Input data —
┄┄┄┄┄┄

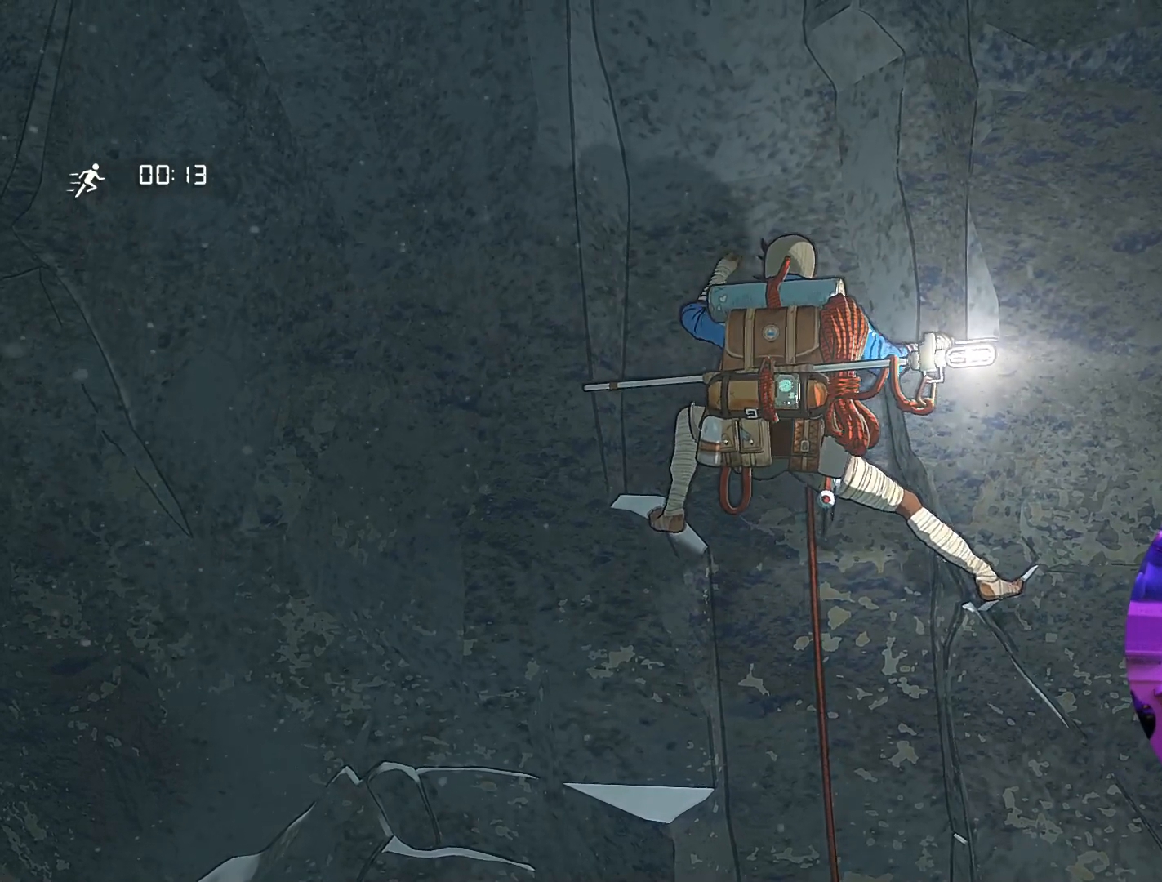
{"buttons": [], "left_stick": "up-right", "right_stick": "center", "events": []}
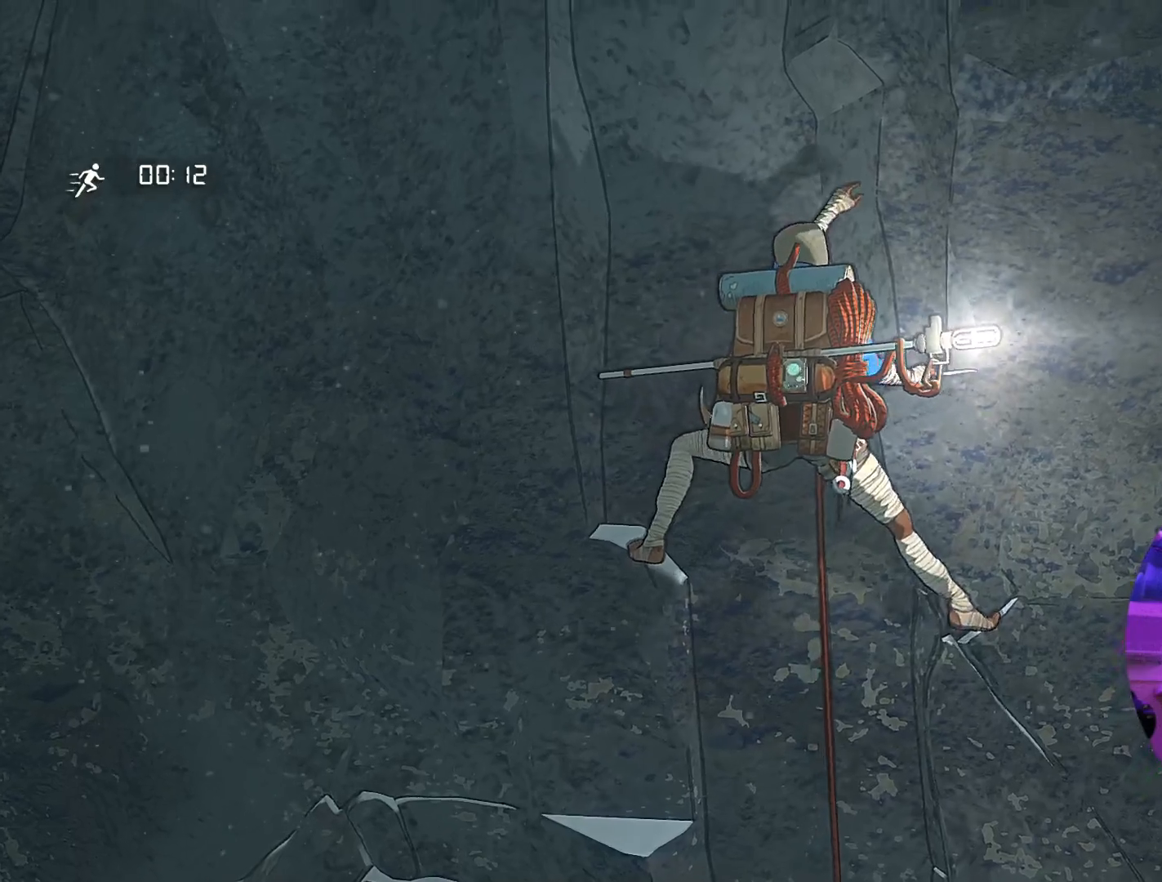
{"buttons": ["R1"], "left_stick": "center", "right_stick": "center", "events": [[233, "left_stick", "center"], [300, "R1", "down"]]}
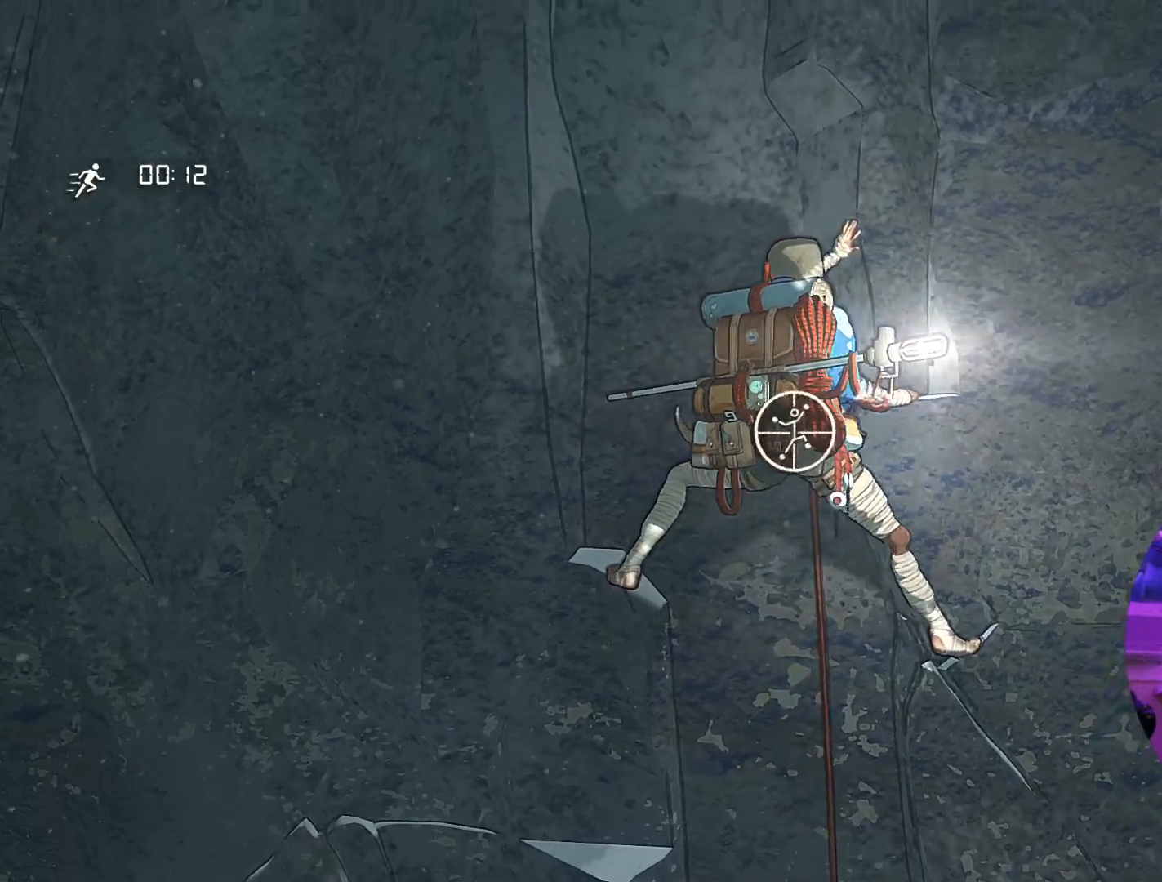
{"buttons": [], "left_stick": "center", "right_stick": "center", "events": [[467, "R1", "up"]]}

┄┄┄┄┄┄

Retype all of the material above exactly; the pictures stay out.

Answer to this problem —
{"buttons": [], "left_stick": "up-right", "right_stick": "center", "events": []}
{"buttons": ["R1"], "left_stick": "center", "right_stick": "center", "events": [[233, "left_stick", "center"], [300, "R1", "down"]]}
{"buttons": [], "left_stick": "center", "right_stick": "center", "events": [[467, "R1", "up"]]}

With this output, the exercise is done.